On my way back home, I glance at the house next door. Two black Labrador retrievers are parked on the front steps. Zachary’s going to love that, I mutter, before it dawns on me that my cat isn’t available to voice his opinion, one way or the other.
I bite my lip, but the tears come anyway.
* * *
Thanksgiving turns into a chore. I lean against the counter, peeling onions and crying while making stuffing for the turkey. I scrub potatoes and scrape carrots. I bake pies. Then I empty Zachary’s litter box and wash his dishes and store everything in the shed. I shove the straw hat into the back of my closet.
I phone Harriet.
“He’ll come back,” she says. “He did before.”
“But if he doesn’t, what do we tell Anna?”
“The truth.”
“She’ll be devastated.” I wipe my eyes. “Maybe you’d better not come for Thanksgiving. It’ll be like a morgue without Zachary.”

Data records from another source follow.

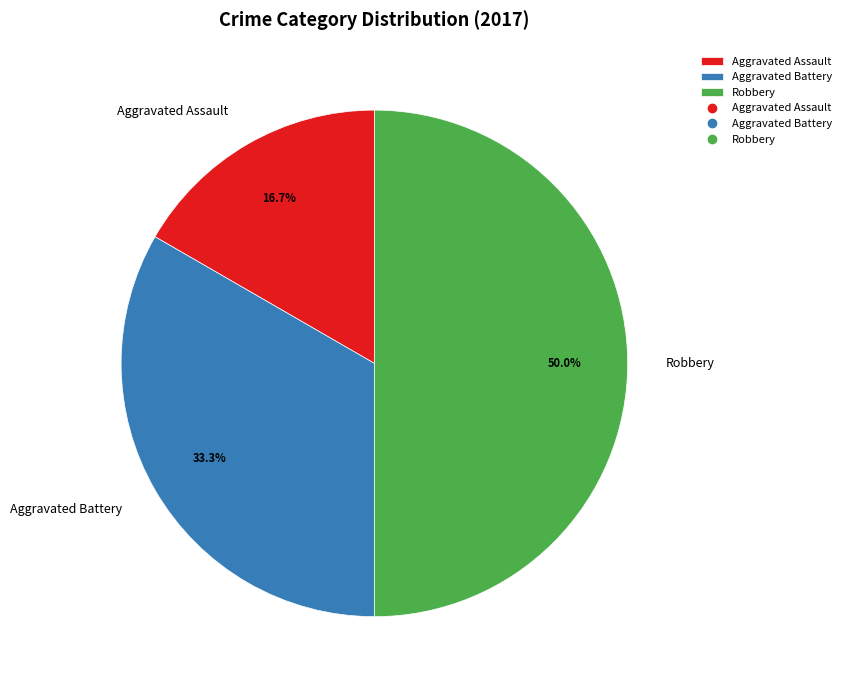

Which has a higher value, Aggravated Battery or Robbery?

Robbery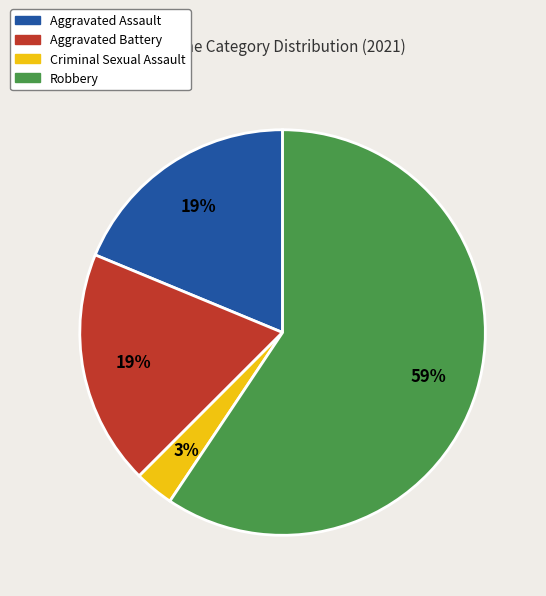

Which has a higher value, Aggravated Assault or Criminal Sexual Assault?

Aggravated Assault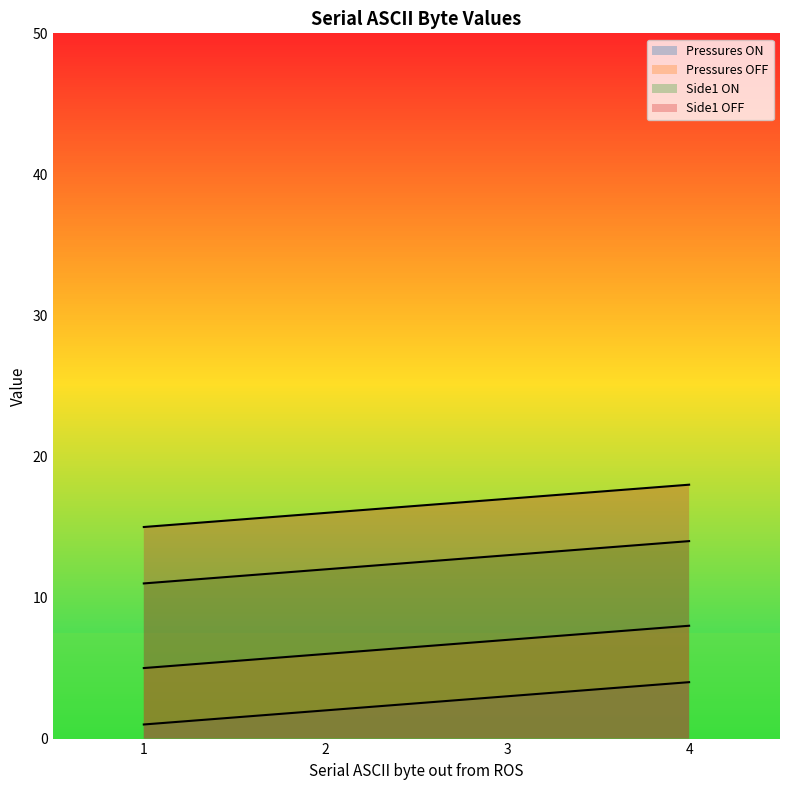

The Pressures ON series shows 1 at 1. True or false?

False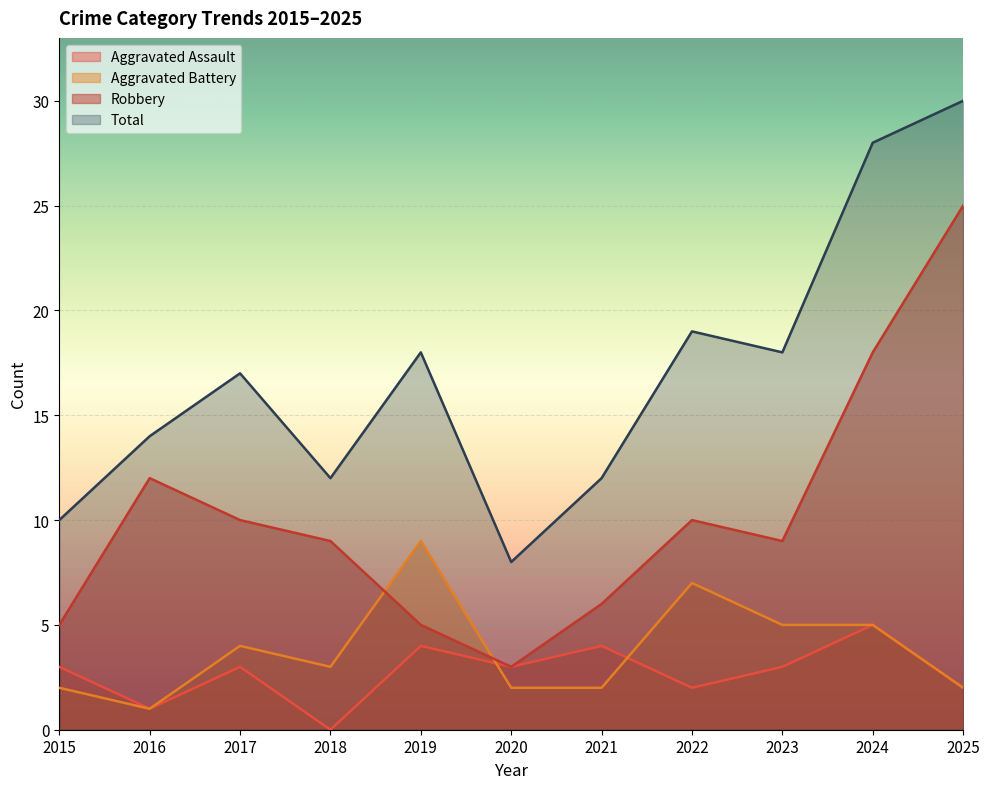

At 2020, list the series in order from largest to smallest.

Total, Aggravated Assault, Robbery, Aggravated Battery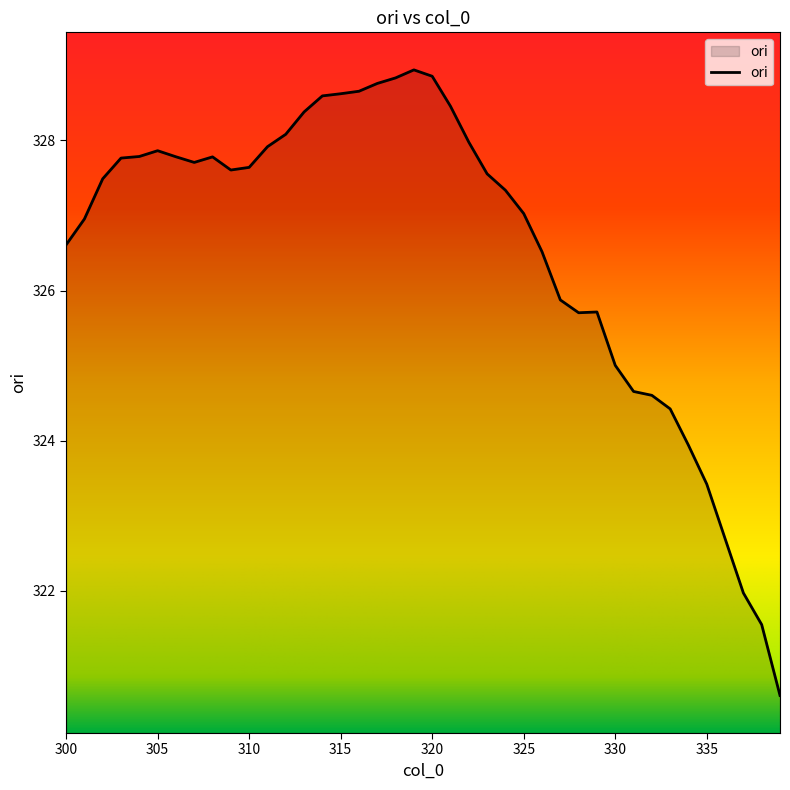

What is the greatest value displayed?

328.9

“All the more reason for us to be with you,” Harriet says. “And I’ll bring extra wine.” She pauses. “Can I also bring an extra guest?”
“Someone special?”
“Yes.”
“Wonderful,” I say, and I mean it. Harriet hasn’t been part of a couple since before Anna was born.
Lizzie calls from California. “Stop worrying. He’ll return when he’s ready.”

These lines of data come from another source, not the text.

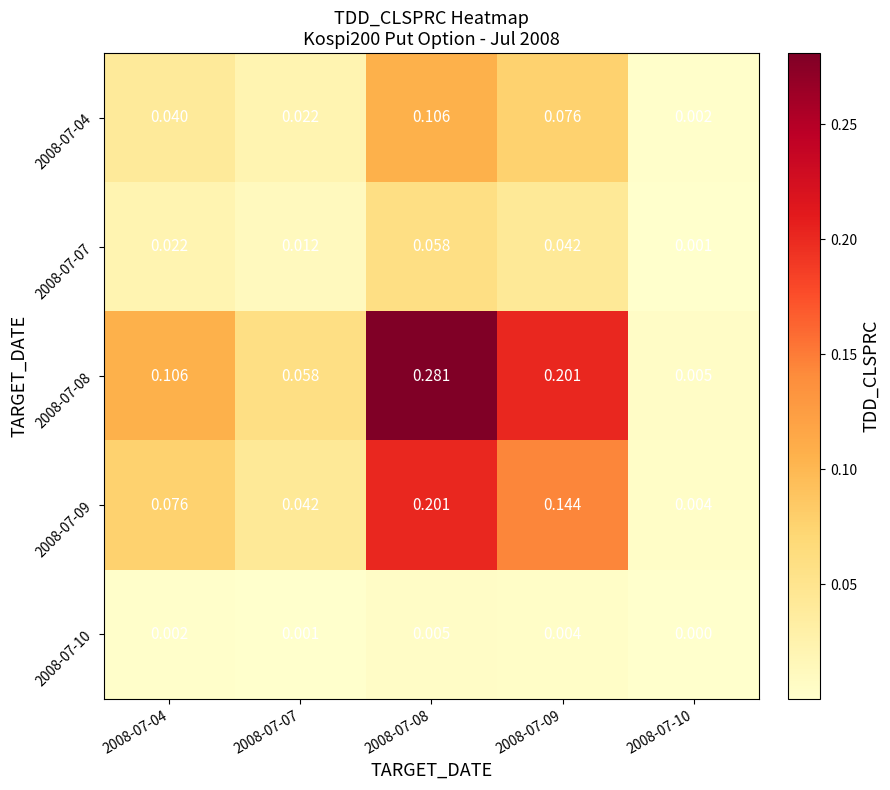

Is the value of 2008-07-08 at 2008-07-09 greater than the value of 2008-07-04 at 2008-07-04?

Yes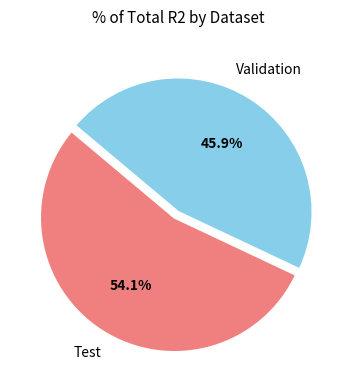

Does any single category account for the majority?

Yes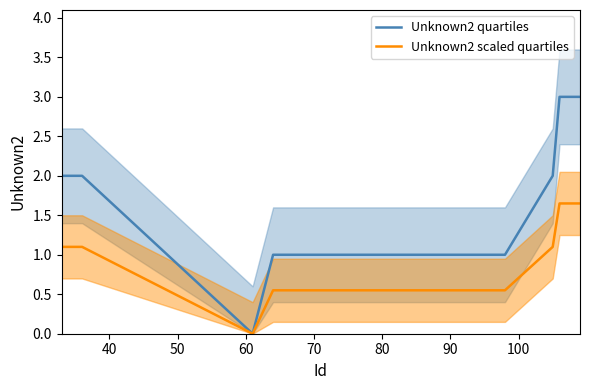

Is it true that Unknown2 quartiles equals 4.7 at 100?

False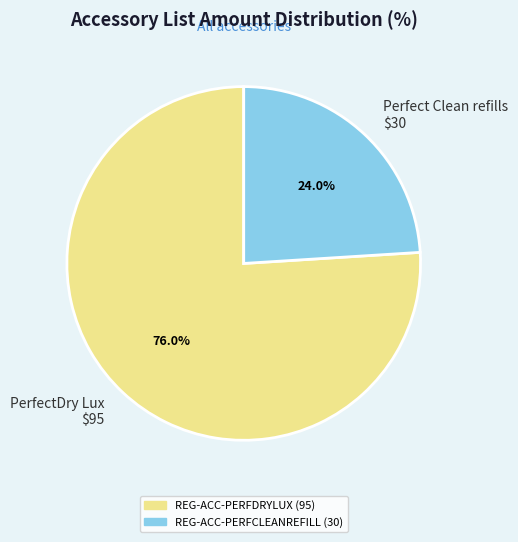

Which slice is the largest?

PerfectDry Lux $95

I want, badly, to believe her.
* * *
The boys come home late Wednesday night.
“Hi, Mom. We’re back.” The front door bangs shut and Alistair, clutching an armload of dirty laundry and a six-pack of beer, bou
nds into the kitchen. His brother, carrying a box of pizza, is right behind him.
“I left the cat outside,” Jordan says, dumping our dinner on the table. “He’ll only get in the way while we’re trying to eat this.”
“What cat?”
“Zachary.” Jordan leans toward me for a hug.

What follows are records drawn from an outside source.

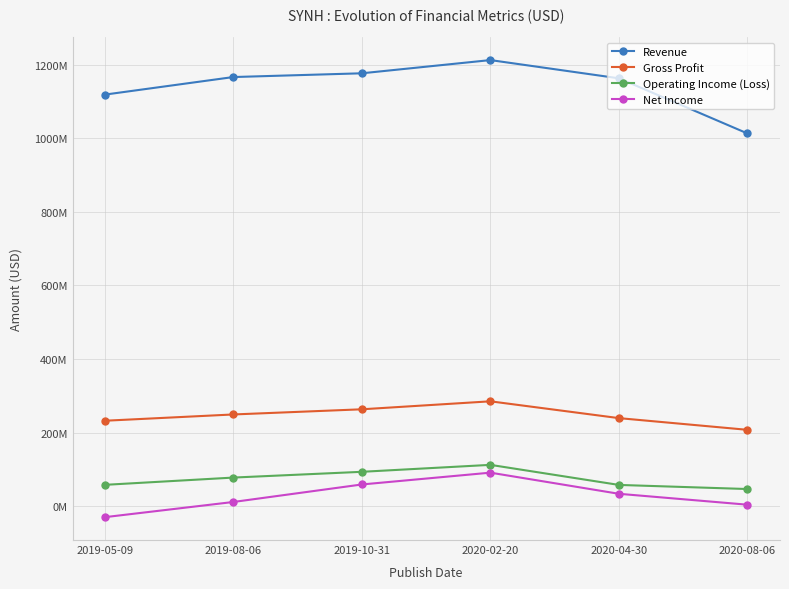

True or false: Operating Income (Loss) and Revenue cross at least once.

False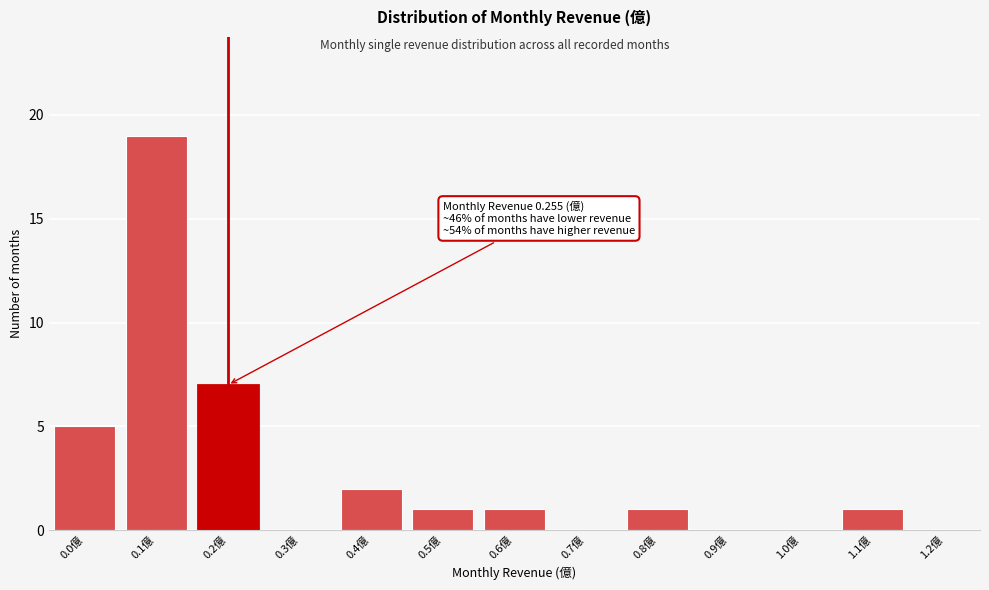

Reading left to right, transcribe all the data shown in this chart.

0.0億=5	0.1億=19	0.2億=7	0.3億=0	0.4億=2	0.5億=1	0.6億=1	0.7億=0	0.8億=1	0.9億=0	1.0億=0	1.1億=1	1.2億=0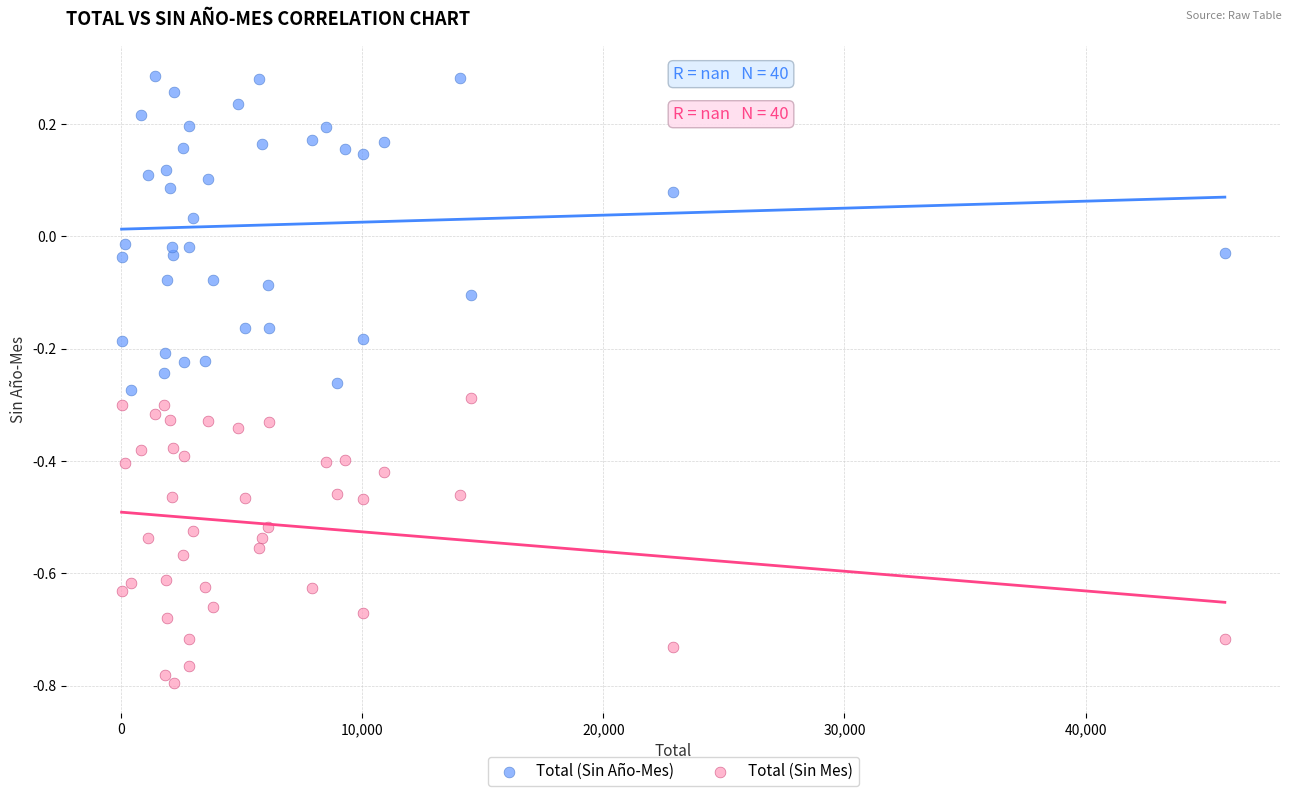

Which series has the largest Y range (max minus min)?

Total (Sin Año-Mes)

I peck his cheek, race into the hall, and yank open the door. There, on the porch, is my cat. He miaows, arches his back, and leans against my legs as if nothing is wrong. I scoop him into my arms and bury my face in his fur.
“Where the hell have you been?”
Chapter 15
Sands Point
December 2010
Ten days before Christmas, I receive a call from the post office. “Could you come down?” my mailman asks.
“Is anything wrong?”
“We’ve got a package for you.”
Why isn’t Bill out delivering mail? “Is it too large for your van?”
“No,” he says, “it’s small, but—it’s a mess.”
“Who’s it from?”
“No return address.”
“Can you read the postmark?”
“England.”
“Then it’s probably from Sophie,” I tell him. “She never did learn the art of wrapping things up.”
A line of people holding boxes and envelopes is snaking through the lobby when I get to the post office just before closing. Someone touches my elbow. It’s Bill and his arm’s in a sling.
“Come with me.” He grins at my look of surprise. “Tripped and broke it, getting out of my van.”
I follow him into the adjacent lobby. “What’s all this about?”
Bill nods toward a beat-up package the size and shape of a loaf, lying in a shallow plastic tray on top of the counter. Its wrapping has come loose and the corners are torn.
I pick it up. It’s heavy. Dirt trickles out.
“What is it?” Bill asks, looking a tad suspicious.
The handwriting, while not Sophie’s, is achingly familiar. I shake the package and more dirt and bits of bark fall out. I rip off the remaining brown paper.